Épuisement des voies amiables

Las des courriers (une quinzaine au total), actions de communication et autres tentatives de médiation auprès de l’Arcep, les élus estiment "avoir épuisé toutes les voies 'amiables' pour qu’Orange honore sa signature". "Nous avons perdu la confiance et voulons reprendre la main", résume Frédéric Soulier qui se dit aussi fatigué des "filouteries" d’Orange, jamais avare d’un bon prétexte pour expliquer ses retards. Les engagements L33-13 ayant été signés par l’État, la collectivité n'a cependant pas d’autre choix que de s’en remettre au gouvernement. Dans un courrier parti le jour même, la collectivité adresse un ultimatum à Orange tout en ne se faisant guère d’illusion sur un achèvement des travaux début 2023. Le courrier exige donc l’application des sanctions prévues par la loi.
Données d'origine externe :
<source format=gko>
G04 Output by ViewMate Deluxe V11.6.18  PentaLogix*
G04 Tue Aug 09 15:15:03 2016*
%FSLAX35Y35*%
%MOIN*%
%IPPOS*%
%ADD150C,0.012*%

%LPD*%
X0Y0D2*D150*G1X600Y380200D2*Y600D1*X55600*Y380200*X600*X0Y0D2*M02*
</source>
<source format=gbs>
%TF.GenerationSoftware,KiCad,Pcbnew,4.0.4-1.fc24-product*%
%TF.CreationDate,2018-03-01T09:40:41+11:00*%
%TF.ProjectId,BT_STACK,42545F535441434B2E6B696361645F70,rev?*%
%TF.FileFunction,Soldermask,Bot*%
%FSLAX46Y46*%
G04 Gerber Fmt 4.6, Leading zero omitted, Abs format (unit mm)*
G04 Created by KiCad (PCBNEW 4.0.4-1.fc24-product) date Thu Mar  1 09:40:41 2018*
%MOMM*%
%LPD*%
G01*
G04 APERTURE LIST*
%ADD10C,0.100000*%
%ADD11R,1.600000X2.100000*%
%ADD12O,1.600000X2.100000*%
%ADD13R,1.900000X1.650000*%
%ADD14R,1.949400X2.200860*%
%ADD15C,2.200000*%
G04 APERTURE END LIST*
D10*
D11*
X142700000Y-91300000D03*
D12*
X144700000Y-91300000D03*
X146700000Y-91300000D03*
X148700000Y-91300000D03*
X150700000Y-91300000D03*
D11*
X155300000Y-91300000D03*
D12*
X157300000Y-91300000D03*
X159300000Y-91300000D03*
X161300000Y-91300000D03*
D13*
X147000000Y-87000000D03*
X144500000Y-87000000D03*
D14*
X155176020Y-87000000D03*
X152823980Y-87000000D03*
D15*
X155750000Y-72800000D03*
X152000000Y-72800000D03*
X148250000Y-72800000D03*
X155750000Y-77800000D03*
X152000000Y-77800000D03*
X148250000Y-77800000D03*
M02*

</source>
Selon les calculs de la collectivité, les amendes pourraient aller "de 9 millions d’euros - soit 1.500 euros par logement non raccordable et 5.000 euros par local à usage professionnel - à 25 millions d’euros, sur la base de 450.000 euros par zone arrière de point de mutualisation sans complétude de déploiement". Parallèlement, la collectivité annonce vouloir arrêter de payer les redevances pour l’usage des infrastructures d’Orange. "Cet argent servira à achever la complétude de la couverture", précise le président de l’agglomération. En pratique, la collectivité demande l’établissement d’un constat de carence afin de pouvoir confier l’achèvement des travaux au syndicat mixte Dorsal.
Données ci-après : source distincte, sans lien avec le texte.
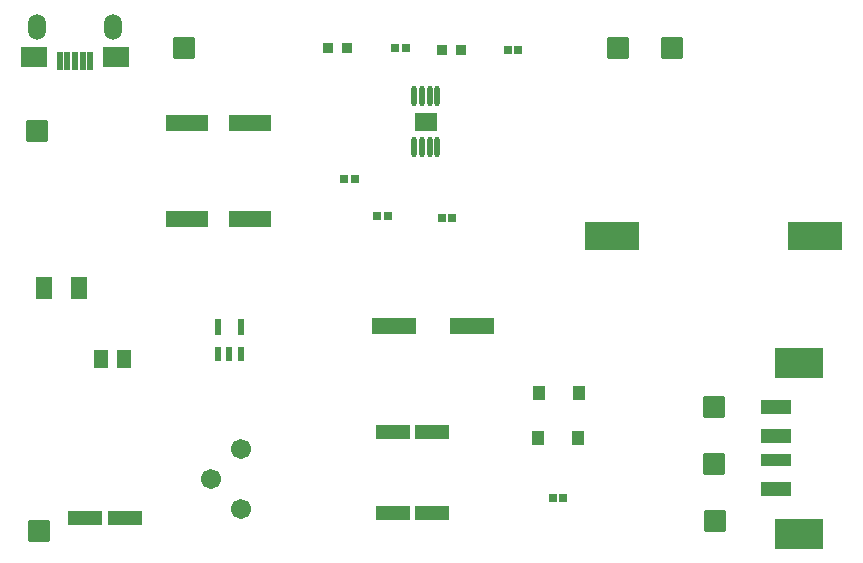
<source format=gts>
G04 Layer: TopSolderMaskLayer*
G04 EasyEDA v6.5.51, 2025-09-24 14:11:52*
G04 3cc6f75c99854130816e6aad485a8a88,01ea995e815642bba8bbaaaafbe3517a,10*
G04 Gerber Generator version 0.2*
G04 Scale: 100 percent, Rotated: No, Reflected: No *
G04 Dimensions in millimeters *
G04 leading zeros omitted , absolute positions ,4 integer and 5 decimal *
%FSLAX45Y45*%
%MOMM*%

%AMMACRO1*4,1,8,-2.2711,-1.2008,-2.3008,-1.171,-2.3008,1.1711,-2.2711,1.2008,2.271,1.2008,2.3008,1.1711,2.3008,-1.171,2.271,-1.2008,-2.2711,-1.2008,0*%
%AMMACRO2*4,1,8,-1.4211,-0.6008,-1.4508,-0.571,-1.4508,0.5711,-1.4211,0.6008,1.421,0.6008,1.4508,0.5711,1.4508,-0.571,1.421,-0.6008,-1.4211,-0.6008,0*%
%AMMACRO3*4,1,8,-1.7711,-0.6508,-1.8008,-0.621,-1.8008,0.6211,-1.7711,0.6508,1.771,0.6508,1.8008,0.6211,1.8008,-0.621,1.771,-0.6508,-1.7711,-0.6508,0*%
%AMMACRO4*4,1,8,-1.8261,-0.6808,-1.8558,-0.651,-1.8558,0.6511,-1.8261,0.6808,1.826,0.6808,1.8558,0.6511,1.8558,-0.651,1.826,-0.6808,-1.8261,-0.6808,0*%
%AMMACRO5*4,1,8,-0.4961,-0.6258,-0.5258,-0.596,-0.5258,0.5961,-0.4961,0.6258,0.496,0.6258,0.5258,0.5961,0.5258,-0.596,0.496,-0.6258,-0.4961,-0.6258,0*%
%AMMACRO6*4,1,8,-0.4211,-0.4508,-0.4508,-0.421,-0.4508,0.4211,-0.4211,0.4508,0.421,0.4508,0.4508,0.4211,0.4508,-0.421,0.421,-0.4508,-0.4211,-0.4508,0*%
%AMMACRO7*4,1,8,-0.8711,-0.9008,-0.9008,-0.871,-0.9008,0.8711,-0.8711,0.9008,0.871,0.9008,0.9008,0.8711,0.9008,-0.871,0.871,-0.9008,-0.8711,-0.9008,0*%
%AMMACRO8*4,1,8,-0.5873,-0.7393,-0.6171,-0.7095,-0.6171,0.7095,-0.5873,0.7393,0.5873,0.7393,0.6171,0.7095,0.6171,-0.7095,0.5873,-0.7393,-0.5873,-0.7393,0*%
%AMMACRO9*4,1,8,-0.3039,-0.3208,-0.3336,-0.291,-0.3336,0.2911,-0.3039,0.3208,0.3038,0.3208,0.3336,0.2911,0.3336,-0.291,0.3038,-0.3208,-0.3039,-0.3208,0*%
%AMMACRO10*4,1,8,-0.6248,-0.9013,-0.6546,-0.8715,-0.6546,0.8716,-0.6248,0.9013,0.6248,0.9013,0.6546,0.8716,0.6546,-0.8715,0.6248,-0.9013,-0.6248,-0.9013,0*%
%AMMACRO11*4,1,8,-0.2661,-0.6293,-0.2958,-0.5995,-0.2958,0.5996,-0.2661,0.6293,0.266,0.6293,0.2958,0.5996,0.2958,-0.5995,0.266,-0.6293,-0.2661,-0.6293,0*%
%AMMACRO12*4,1,8,-0.2661,-0.6383,-0.2958,-0.6085,-0.2958,0.6086,-0.2661,0.6383,0.266,0.6383,0.2958,0.6086,0.2958,-0.6085,0.266,-0.6383,-0.2661,-0.6383,0*%
%AMMACRO13*4,1,8,-0.9211,-0.8008,-0.9508,-0.771,-0.9508,0.7711,-0.9211,0.8008,0.921,0.8008,0.9508,0.7711,0.9508,-0.771,0.921,-0.8008,-0.9211,-0.8008,0*%
%AMMACRO14*4,1,8,-1.2707,-0.5512,-1.3005,-0.5214,-1.3005,0.5214,-1.2707,0.5512,1.2707,0.5512,1.3005,0.5214,1.3005,-0.5214,1.2707,-0.5512,-1.2707,-0.5512,0*%
%AMMACRO15*4,1,8,-1.2707,-0.5499,-1.3005,-0.5201,-1.3005,0.5202,-1.2707,0.5499,1.2707,0.5499,1.3005,0.5202,1.3005,-0.5201,1.2707,-0.5499,-1.2707,-0.5499,0*%
%AMMACRO16*4,1,8,-2.0213,-1.3005,-2.0511,-1.2707,-2.0511,1.2707,-2.0213,1.3005,2.0213,1.3005,2.0511,1.2707,2.0511,-1.2707,2.0213,-1.3005,-2.0213,-1.3005,0*%
%AMMACRO17*4,1,8,-2.0213,-1.3017,-2.0511,-1.272,-2.0511,1.272,-2.0213,1.3017,2.0213,1.3017,2.0511,1.272,2.0511,-1.272,2.0213,-1.3017,-2.0213,-1.3017,0*%
%AMMACRO18*4,1,8,-0.2211,-0.7258,-0.2508,-0.696,-0.2508,0.6961,-0.2211,0.7258,0.221,0.7258,0.2508,0.6961,0.2508,-0.696,0.221,-0.7258,-0.2211,-0.7258,0*%
%AMMACRO19*4,1,8,-1.0711,-0.8508,-1.1008,-0.821,-1.1008,0.8211,-1.0711,0.8508,1.071,0.8508,1.1008,0.8211,1.1008,-0.821,1.071,-0.8508,-1.0711,-0.8508,0*%
%ADD10MACRO1*%
%ADD11MACRO2*%
%ADD12MACRO3*%
%ADD13MACRO4*%
%ADD14MACRO5*%
%ADD15MACRO6*%
%ADD16C,0.0111*%
%ADD17MACRO7*%
%ADD18MACRO8*%
%ADD19MACRO9*%
%ADD20C,1.7016*%
%ADD21MACRO10*%
%ADD22MACRO11*%
%ADD23MACRO12*%
%ADD24O,0.465607X1.763598*%
%ADD25MACRO13*%
%ADD26MACRO14*%
%ADD27MACRO15*%
%ADD28MACRO16*%
%ADD29MACRO17*%
%ADD30MACRO18*%
%ADD31MACRO19*%
%ADD32O,1.501597X2.201596*%

%LPD*%
D10*
G01*
X7578294Y4991101D03*
G01*
X5858308Y4991101D03*
D11*
G01*
X1396047Y2603501D03*
G01*
X1728152Y2603501D03*
G01*
X3999547Y3327401D03*
G01*
X4331652Y3327401D03*
G01*
X3999547Y2641601D03*
G01*
X4331652Y2641601D03*
D12*
G01*
X2260302Y5943600D03*
G01*
X2794297Y5943600D03*
G01*
X2260302Y5130800D03*
G01*
X2794297Y5130800D03*
D13*
G01*
X4013893Y4229092D03*
G01*
X4672891Y4229092D03*
D14*
G01*
X5566740Y3276600D03*
G01*
X5228259Y3276600D03*
G01*
X5579440Y3657600D03*
G01*
X5240959Y3657600D03*
D15*
G01*
X3610543Y6578610D03*
G01*
X3450643Y6578594D03*
G01*
X4575743Y6565910D03*
G01*
X4415843Y6565894D03*
D17*
G01*
X990600Y5880100D03*
G01*
X2235200Y6578600D03*
G01*
X5905500Y6578600D03*
G01*
X6362700Y6578600D03*
G01*
X1003300Y2489200D03*
G01*
X6718300Y3543300D03*
G01*
X6718300Y3060700D03*
G01*
X6731000Y2578100D03*
D18*
G01*
X1528973Y3949703D03*
G01*
X1722226Y3949703D03*
D19*
G01*
X4107282Y6578600D03*
G01*
X4020717Y6578600D03*
G01*
X5059782Y6565900D03*
G01*
X4973217Y6565900D03*
G01*
X3675482Y5473700D03*
G01*
X3588917Y5473700D03*
G01*
X4500982Y5143500D03*
G01*
X4414417Y5143500D03*
G01*
X3954882Y5156200D03*
G01*
X3868317Y5156200D03*
G01*
X5440782Y2768600D03*
G01*
X5354217Y2768600D03*
D20*
G01*
X2463800Y2933700D03*
G01*
X2717800Y2679700D03*
G01*
X2717800Y3187700D03*
D21*
G01*
X1341676Y4546600D03*
G01*
X1045923Y4546600D03*
D22*
G01*
X2521204Y3986733D03*
G01*
X2616200Y3986733D03*
G01*
X2711195Y3986733D03*
D23*
G01*
X2711195Y4217466D03*
G01*
X2521204Y4217466D03*
D24*
G01*
X4182389Y5743194D03*
G01*
X4247413Y5743194D03*
G01*
X4312411Y5743194D03*
G01*
X4377410Y5743194D03*
G01*
X4182389Y6169405D03*
G01*
X4247413Y6169405D03*
G01*
X4312411Y6169405D03*
G01*
X4377410Y6169405D03*
D25*
G01*
X4279900Y5956298D03*
D26*
G01*
X7244143Y3543236D03*
G01*
X7244143Y3293300D03*
D27*
G01*
X7244143Y3093275D03*
D26*
G01*
X7244143Y2843212D03*
D28*
G01*
X7437056Y2462720D03*
D29*
G01*
X7437056Y3912679D03*
D30*
G01*
X1438102Y6472943D03*
G01*
X1373101Y6472943D03*
G01*
X1308102Y6472943D03*
G01*
X1243101Y6472943D03*
G01*
X1178102Y6472943D03*
D31*
G01*
X958100Y6505442D03*
G01*
X1658099Y6505442D03*
D32*
G01*
X985596Y6760463D03*
G01*
X1630603Y6760463D03*
M02*

</source>
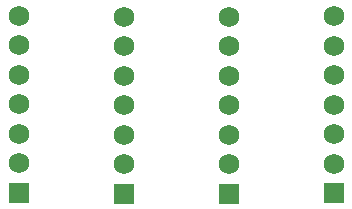
<source format=gbr>
G04 #@! TF.FileFunction,Copper,L1,Top,Signal*
%FSLAX46Y46*%
G04 Gerber Fmt 4.6, Leading zero omitted, Abs format (unit mm)*
G04 Created by KiCad (PCBNEW 4.0.6) date 06/24/17 11:57:50*
%MOMM*%
%LPD*%
G01*
G04 APERTURE LIST*
%ADD10C,0.100000*%
%ADD11R,1.750000X1.750000*%
%ADD12C,1.750000*%
G04 APERTURE END LIST*
D10*
D11*
X173990000Y-83660000D03*
D12*
X173990000Y-81160000D03*
X173990000Y-78660000D03*
X173990000Y-76160000D03*
X173990000Y-73660000D03*
X173990000Y-71160000D03*
X173990000Y-68660000D03*
D11*
X165100000Y-83700000D03*
D12*
X165100000Y-81200000D03*
X165100000Y-78700000D03*
X165100000Y-76200000D03*
X165100000Y-73700000D03*
X165100000Y-71200000D03*
X165100000Y-68700000D03*
D11*
X156210000Y-83700000D03*
D12*
X156210000Y-81200000D03*
X156210000Y-78700000D03*
X156210000Y-76200000D03*
X156210000Y-73700000D03*
X156210000Y-71200000D03*
X156210000Y-68700000D03*
D11*
X147320000Y-83620000D03*
D12*
X147320000Y-81120000D03*
X147320000Y-78620000D03*
X147320000Y-76120000D03*
X147320000Y-73620000D03*
X147320000Y-71120000D03*
X147320000Y-68620000D03*
M02*

</source>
Un AMI lancé aux autres collectivités

Car la démarche a le plein soutien du réseau d’initiative publique limousin qui constate des retards également à Limoges où 12.000 prises sont toujours manquantes dans le périmètre de la zone Amii. Un retard que le syndicat ne s’explique pas. "Sur les trois départements couverts par Dorsal, nous avons fibré la totalité du territoire en 36 mois mais il est vrai que nous y avons mis les moyens nécessaires. Est-ce l’incompétence ou s’agit-il d’une opération montée de toute pièce ?", s’interroge Jean-Marie Bost, président de Dorsal. Lançant "un appel à manifestation d’intérêt" à destination des autres collectivités victimes des lenteurs d’Orange ou de SFR/Xp Fibre en zone Amii, les élus espèrent que leur initiative fera boule de neige afin de pouvoir se faire entendre des pouvoirs publics. D’autant plus qu’au-delà des zones Amii, les collectivités s’inquiètent aussi des risques de complétude pesant sur les zones Amel. On rappellera que ces zones Amel, lancées en 2018, correspondent à des zones non couvertes par des RIP sur lesquels des opérateurs privés se sont positionnés. Or, comme le relève régulièrement l’Avicca dans son analyse des statistiques, les Amel suivent le chemin des zones Amii en matière de retards et lenteurs. Un positionnement de l’État est, dans tous les cas, attendu de pied ferme par les collectivités. Car lors de son audition devant les sénateurs la semaine dernière (voir notre article du 30 novembre 2022), Christel Heydemann, la directrice générale d’Orange, s’était étonnée de potentielles sanctions "pour quelques milliers de prises manquantes", l’opérateur contestant les chiffres avancés par les collectivités.

Ralentissement généralisé des déploiements dans les agglomérations

Dans son dernier état des lieux des déploiements FTTH (novembre 2022), l’Arcep relève "qu’en zone dense et en zone Amii, le rythme chute de moitié par rapport à le même période l’an dernier". Une diminution d’autant plus préoccupante que les taux de complétude sont de 87% des locaux dans les communes pilotées par Orange et de 95% pour celles gérées par SFR, loin des 100% promis pour 2022. Des chiffres nationaux qui cachent d’importantes disparités entre territoires. Selon l’Avicca, la situation la pire serait en Saône-et-Loire où une collectivité n’a que 38% de son territoire desservi ou encore Avignon avec 67% des locaux câblés. Pour le moment, le régulateur se contente cependant de qualifier ces chiffres "d’insuffisants". Concernant les sanctions, le régulateur s’est toujours défaussé sur l’État, seul signataire des engagements Amii avec Orange et SFR.